The issue, and Operation Oak Tree itself, grabbed the attention of Jill Biden, the wife of Vice President Joe Biden, when the second lady took part in a discussion of creative arts therapy at a June event hosted by The Chicago School of Professional Psychology. Biden and first lady Michelle Obama recently launched a nationwide campaign to support military families.
Ariana and Destyni were among eight children taking part in the Chicago session. The younger ones, all under 10 years old, clutched puppets in their hands and spoke in cartoonish voices to a drama therapist. Others sang along with a guitar-playing music therapist.
Most had met that morning. But Dillingham, who coordinates the program, pointed out that the exercises waste little time in letting the kids understand why they're there. Military officials asked that the families' full names or deployment situations not be published for security reasons.

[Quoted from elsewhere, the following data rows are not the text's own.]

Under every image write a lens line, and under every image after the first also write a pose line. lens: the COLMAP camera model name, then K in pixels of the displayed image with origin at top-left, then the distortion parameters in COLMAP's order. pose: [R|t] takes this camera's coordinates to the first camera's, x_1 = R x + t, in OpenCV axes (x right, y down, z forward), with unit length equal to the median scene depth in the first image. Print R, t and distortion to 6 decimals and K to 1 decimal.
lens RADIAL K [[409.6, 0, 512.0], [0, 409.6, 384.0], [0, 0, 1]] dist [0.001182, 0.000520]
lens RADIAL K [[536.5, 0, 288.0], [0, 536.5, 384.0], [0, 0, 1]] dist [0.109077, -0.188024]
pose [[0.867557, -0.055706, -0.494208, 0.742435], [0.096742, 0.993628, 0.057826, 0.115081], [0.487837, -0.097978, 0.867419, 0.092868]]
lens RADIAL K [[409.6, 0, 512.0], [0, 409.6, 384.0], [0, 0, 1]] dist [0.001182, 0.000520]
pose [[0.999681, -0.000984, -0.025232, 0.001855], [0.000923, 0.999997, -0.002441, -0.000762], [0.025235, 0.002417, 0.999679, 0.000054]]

The group first started working with the National Guard to help families deal with the homecoming of a soldier. More than 40 events later, the program has evolved to include the U.S. Marine Corps and to address all three stages of deployment — pre-mobilization, actual deployment and reintegration.

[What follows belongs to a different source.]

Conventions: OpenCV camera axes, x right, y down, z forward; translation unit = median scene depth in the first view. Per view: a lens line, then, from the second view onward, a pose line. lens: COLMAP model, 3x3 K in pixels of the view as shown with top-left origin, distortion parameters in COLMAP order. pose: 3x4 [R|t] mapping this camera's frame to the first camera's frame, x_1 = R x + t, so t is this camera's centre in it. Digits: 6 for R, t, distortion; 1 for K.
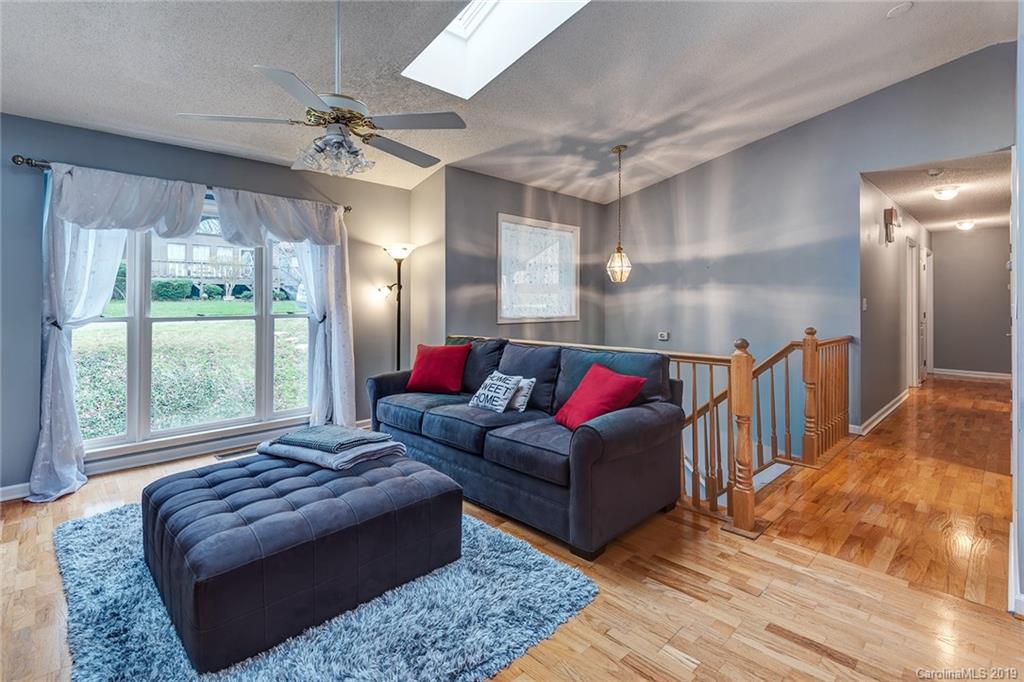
lens RADIAL K [[486.5, 0, 515.8], [0, 486.5, 307.0], [0, 0, 1]] dist [0.002631, -0.005810]
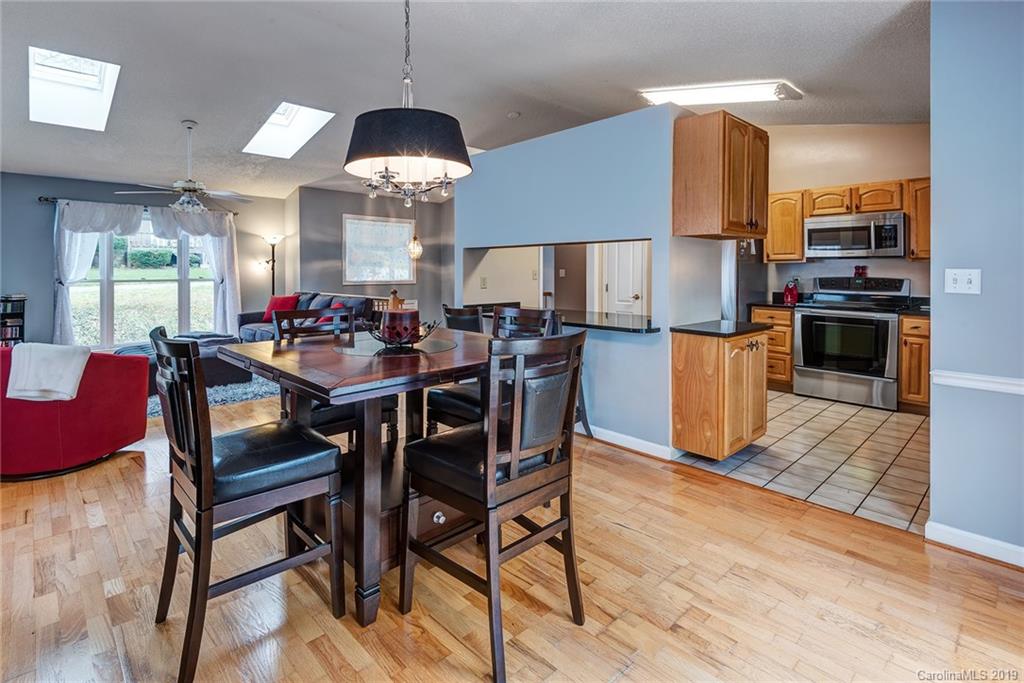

Wendy Caldron, family readiness officer for Marine Air Control Group 48 at Great Lakes, said the pre-mobilization program is unique for its focus on children. "Some children may be able to adjust more easily if they know that they're not the only ones in the same situation," she said.
In the room designated for music playing, therapist Jeff Wolfe's eyes pop open. He points at the scribbled words on the marker board: Mom. Dad. Sister. God. The seated kids look around, the feet of one girl dressed in pink swinging wildly.
"What would you do, if I were away?" Wolfe sings while strumming his guitar. "Would you be bored all day long?"
The music therapist said he wanted the kids to associate feelings with words, even if negative.
"What we try to do is validate (their) emotions and try to bring them to the positives," he said.
Into Ariana and Destyni's role-playing stepped volunteer Duane Stuckman. A young father with two deployments under his belt, the Great Lakes-based Marine waited for Dillingham's instructions.
Dillingham crouched near Ariana. "We should plan his return party!" she suggested.
Ariana then repeated the words to Destyni.
Suddenly, Stuckman, in his uniform, was play-acting as Ariana's father, reaching his arms out for a hug. Then he pretended to be Ariana, shyly repeating encouraging words. Then he was Destyni. The role swapping, which is another part of the session, made the girls giggle as they imagined the tall, 23-year-old as a little girl.
The therapists say it's difficult to gauge how kids respond to the program. They note that many military families don't want to divulge information, so the feedback is limited.
New legislation awaiting Illinois Gov. Pat Quinn's signature would require schools to ask families if they're in the military or are preparing for deployment. Supporters say the bill could help schools identify needs and receive untapped federal aid for programs like Operation Oak Tree.
"If we knew where these kids are, it would help us all to be more strategic about how to help these families," said Laura Gallagher Watkin from Health & Disability Advocates, a group that supported the bill.
For Dillingham, the drama therapist, it all boils down to a simple goal.
"We don't want to say, 'This must be so hard for you,'" she said. "We want for them to say it."